Brief: Read the material below. Count the lines containing "bold" and give that count alone.
--- Records supplied Enclosed Below ---
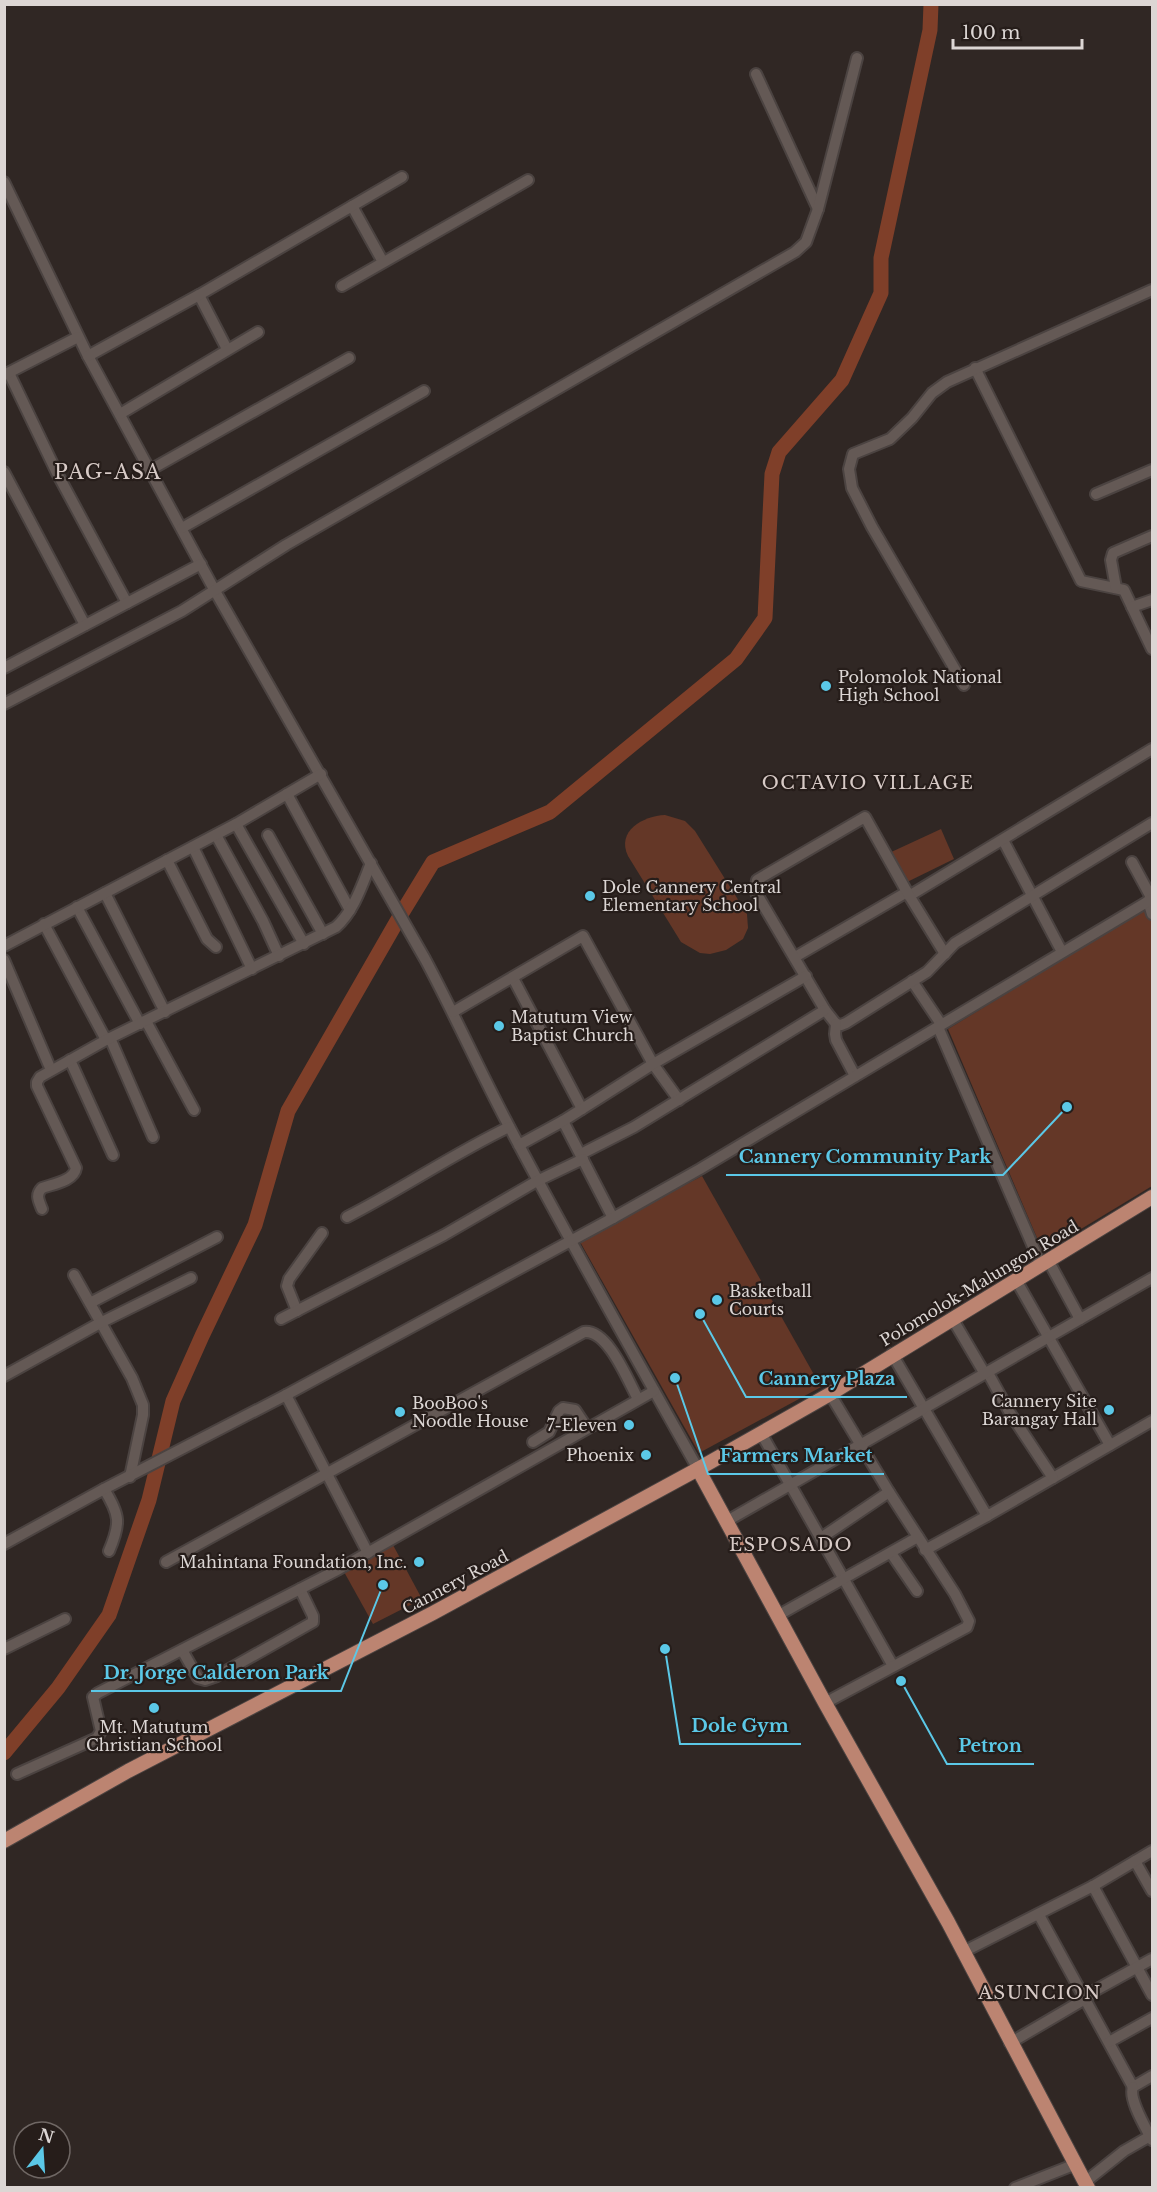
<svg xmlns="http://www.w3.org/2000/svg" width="1157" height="2192" font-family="'Libre Baskerville',serif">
  <rect width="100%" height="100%" fill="#302724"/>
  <g fill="#643727">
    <path d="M665 815 685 821 695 831 747 914 748 928 743 939 726 950 710 954 700 953 681 942 628 856C616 831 643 816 665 815Z"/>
    <polygon points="941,829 954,859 903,884 887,854"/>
    <polygon points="1152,905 1152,1186 1043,1252 948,1029"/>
    <polygon points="702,1176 821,1387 699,1453 579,1240"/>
    <polygon points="393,1545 422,1599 373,1624 343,1570"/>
  </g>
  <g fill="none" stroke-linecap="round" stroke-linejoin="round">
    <polyline stroke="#7f3f29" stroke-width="15" points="4,1753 58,1688 109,1615 149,1500 173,1401 202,1336 255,1225 288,1111 400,916 433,862 550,812 736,659 765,618 772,474 779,452 842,380 881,293 881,258 930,30 931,4"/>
    <g stroke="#4b4341" stroke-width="14">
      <g id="minor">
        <polyline points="756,74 818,209"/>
        <path d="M4 182 88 356 215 591 425 959C455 1015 481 1074 511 1130 571 1244 635 1356 698 1469"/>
        <polyline points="352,206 383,262"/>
        <polyline points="342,286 528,180"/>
        <polyline points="199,295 227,349"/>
        <polyline points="88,356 199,295 402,177"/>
        <polyline points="975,368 1081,581 1124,590 1132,607"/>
        <polyline points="9,373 57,473 127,603"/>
        <polyline points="4,375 78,337"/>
        <polyline points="120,414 258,332"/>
        <polyline points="150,470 349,358"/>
        <polyline points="4,472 85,625"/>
        <polyline points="1096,494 1152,470"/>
        <polyline points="182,528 424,391"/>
        <polyline points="1116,588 1111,560 1113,553 1152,536"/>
        <polyline points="1152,600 1132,607 1152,649"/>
        <polyline points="4,668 201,564"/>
        <polyline points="964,685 872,527 852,488 849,469 853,454 890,439 912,418 932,393 947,382 1152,290"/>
        <polyline points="4,704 182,611 286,545 795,252 806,242 818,209 857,58"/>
        <polyline points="287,794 350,910"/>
        <polyline points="236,824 304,944"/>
        <polyline points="216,835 263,921 279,956"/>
        <polyline points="268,835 323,934"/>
        <polyline points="1003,840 1062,952"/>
        <polyline points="193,847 252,969"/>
        <polyline points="167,860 207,939 216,947"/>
        <polyline points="1132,862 1152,899"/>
        <polyline points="105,893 165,1012"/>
        <polyline points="909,896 1152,749"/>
        <polyline points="1148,901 1152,914"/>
        <polyline points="77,907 140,1024"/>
        <polyline points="44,924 106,1040"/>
        <polyline points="4,946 236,824 321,774"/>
        <polyline points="795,957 907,892"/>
        <polyline points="4,960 51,1070"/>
        <polyline points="513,978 582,1109"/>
        <polyline points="912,981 941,1024"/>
        <polyline points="453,1012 583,936 653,1064 679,1100"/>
        <polyline points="146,1021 194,1110"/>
        <polyline points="836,1024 825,1010 755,891 757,880 865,817 907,892 945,954"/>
        <polyline points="836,1024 841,1025 846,1023 927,972 955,943 1152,823"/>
        <polyline points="836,1024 835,1034 836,1040 855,1076"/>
        <polyline points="938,1027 1041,1265"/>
        <polyline points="110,1038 153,1137"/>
        <polyline points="70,1060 113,1155"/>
        <polyline points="563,1121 613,1218"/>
        <polyline points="519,1145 563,1121 653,1064 806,976"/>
        <polyline points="581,1154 634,1127 825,1010"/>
        <path d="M42 1209C39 1201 35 1195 42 1188 53 1184 74 1181 76 1168L37 1086V1082L40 1077 106 1040 336 927C354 911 362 885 371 863"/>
        <path d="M347 1217C402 1189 453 1154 509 1127"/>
        <polyline points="1048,1260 1080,1319"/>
        <polyline points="74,1275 132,1378 143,1405 143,1415 130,1477"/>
        <polyline points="1016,1280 1110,1445"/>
        <polyline points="90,1303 217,1237"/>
        <polyline points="297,1311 287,1286 289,1279 322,1233"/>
        <polyline points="952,1318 985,1374"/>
        <polyline points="281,1319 444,1235 537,1181 583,1159"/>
        <polyline points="892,1354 987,1516 1152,1421"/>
        <polyline points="988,1373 1010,1413 1053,1478"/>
        <polyline points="4,1376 100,1323 191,1278"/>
        <polyline points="286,1395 368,1553"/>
        <polyline points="761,1433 893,1666"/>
        <polyline points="533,1442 549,1432 559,1411 563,1408 575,1410 587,1428"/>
        <path d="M104 1489C120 1515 121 1523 109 1551"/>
        <polyline points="727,1521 1152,1278"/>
        <polyline points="821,1538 889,1492"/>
        <polyline points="4,1544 104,1489 286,1395 613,1218 700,1169 1152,899"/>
        <polyline points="925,1550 987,1516"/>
        <polyline points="891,1553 917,1591"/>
        <path d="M166 1562 584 1332C608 1329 628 1381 638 1399"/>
        <polyline points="777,1616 918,1537"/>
        <polyline points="4,1649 65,1619"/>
        <polyline points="182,1650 198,1678 205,1680 217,1676 313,1622 313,1616 300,1589"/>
        <polyline points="825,1703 967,1627 969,1621 955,1594 889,1492 830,1394"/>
        <polyline points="17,1774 97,1738 101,1731 93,1697 98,1693 339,1569 654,1391"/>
        <polyline points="1135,1861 1152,1891"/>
        <polyline points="1093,1886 1152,1995"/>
        <polyline points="1039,1915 1133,2087 1152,2076"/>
        <polyline points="963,1952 1093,1886 1152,1851"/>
        <polyline points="1109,2042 1152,2018"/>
        <polyline points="1010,2043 1085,1999 1094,1991 1152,1959"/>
        <path d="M1133 2087C1128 2099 1146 2128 1152 2140"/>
        <polyline points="1085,2182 1124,2151 1152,2135"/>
        <polyline points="1015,2188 1076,2164"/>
      </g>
    </g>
    <g stroke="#4b4341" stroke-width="16">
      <g id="major">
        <polyline points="698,1469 825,1703 948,1922 1088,2188"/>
        <polyline points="4,1841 128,1771 433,1613 698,1469 830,1394 1152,1197"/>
      </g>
    </g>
    <use href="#minor" stroke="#645955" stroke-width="10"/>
    <use href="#major" stroke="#bc8471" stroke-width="14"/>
  </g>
  <g fill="#5bc8e7" stroke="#261d1a" stroke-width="2">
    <circle cx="826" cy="686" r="6"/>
    <circle cx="590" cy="896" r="6"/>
    <circle cx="499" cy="1026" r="6"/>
    <circle cx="717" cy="1300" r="6"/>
    <circle cx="1109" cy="1410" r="6"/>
    <circle cx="400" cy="1412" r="6"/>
    <circle cx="629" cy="1425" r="6"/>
    <circle cx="646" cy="1455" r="6"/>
    <circle cx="419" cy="1562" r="6"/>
    <circle cx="154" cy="1708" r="6"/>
  </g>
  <g text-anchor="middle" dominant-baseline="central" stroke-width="4.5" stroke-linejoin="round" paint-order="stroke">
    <g font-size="16" fill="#dcd6d4" stroke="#261d1a" text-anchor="start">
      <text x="838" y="677">Polomolok National<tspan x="838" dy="18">High School</tspan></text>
      <text x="602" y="887">Dole Cannery Central<tspan x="602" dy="18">Elementary School</tspan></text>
      <text x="511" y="1017">Matutum View<tspan x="511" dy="18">Baptist Church</tspan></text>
      <text x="729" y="1291">Basketball<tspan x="729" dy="18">Courts</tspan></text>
      <text x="1097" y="1401" text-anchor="end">Cannery Site<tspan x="1097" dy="18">Barangay Hall</tspan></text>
      <text x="412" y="1403">BooBoo's<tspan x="412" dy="18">Noodle House</tspan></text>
      <text x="617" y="1425" text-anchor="end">7-Eleven</text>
      <text x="634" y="1455" text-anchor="end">Phoenix</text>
      <text x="407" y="1562" text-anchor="end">Mahintana Foundation, Inc.</text>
      <text x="154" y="1727" text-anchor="middle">Mt. Matutum<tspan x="154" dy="18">Christian School</tspan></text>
    </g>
    <g font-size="16" fill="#dcd6d4" stroke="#261d1a">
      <text transform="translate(979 1283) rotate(-31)">Polomolok-Malungon Road</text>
      <text transform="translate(455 1582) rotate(-28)">Cannery Road</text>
    </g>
    <g font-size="18" letter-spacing="1.5" fill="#d7cac6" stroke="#261d1a">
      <text x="868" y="783">OCTAVIO VILLAGE</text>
      <text x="791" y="1545">ESPOSADO</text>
      <text x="1040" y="1993">ASUNCION</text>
    </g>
    <g font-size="20" letter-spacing="1.5" fill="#d7cac6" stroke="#261d1a">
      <text x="108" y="472">PAG-ASA</text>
    </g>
  </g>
  <path fill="none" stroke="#5bc8e7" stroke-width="2" d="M1067 1107L1003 1175H726M700 1314L746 1397H907M675 1378L708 1474H884M383 1585L341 1691H91M665 1649L680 1744H801M901 1681L947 1764H1034"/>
  <g fill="#5bc8e7" stroke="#261d1a" stroke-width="2">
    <circle cx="1067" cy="1107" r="6"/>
    <circle cx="700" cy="1314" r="6"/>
    <circle cx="675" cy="1378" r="6"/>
    <circle cx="383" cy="1585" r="6"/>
    <circle cx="665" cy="1649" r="6"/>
    <circle cx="901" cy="1681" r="6"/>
  </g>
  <g font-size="18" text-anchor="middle" font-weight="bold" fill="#5bc8e7" stroke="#261d1a" stroke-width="4.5" stroke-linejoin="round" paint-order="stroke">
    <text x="865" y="1163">Cannery Community Park</text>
    <text x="827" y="1385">Cannery Plaza</text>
    <text x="796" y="1462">Farmers Market</text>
    <text x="216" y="1679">Dr. Jorge Calderon Park</text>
    <text x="740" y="1732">Dole Gym</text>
    <text x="990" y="1752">Petron</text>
  </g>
  <rect width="1157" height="2192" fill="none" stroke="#dcd6d4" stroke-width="12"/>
  <g transform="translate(42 2150) rotate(17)"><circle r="28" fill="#261d1a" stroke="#6f6764" stroke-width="1.5"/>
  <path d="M0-4.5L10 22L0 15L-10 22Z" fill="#5bc8e7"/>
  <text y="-9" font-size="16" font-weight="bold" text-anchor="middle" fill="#dcd6d4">N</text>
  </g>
  <path d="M953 39v9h129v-9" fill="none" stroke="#dcd6d4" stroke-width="3"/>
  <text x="962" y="39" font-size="18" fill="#dcd6d4" stroke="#261d1a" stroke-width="4.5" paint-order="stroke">100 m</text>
</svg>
--- End of Enclosed Records supplied ---
Answer box: 2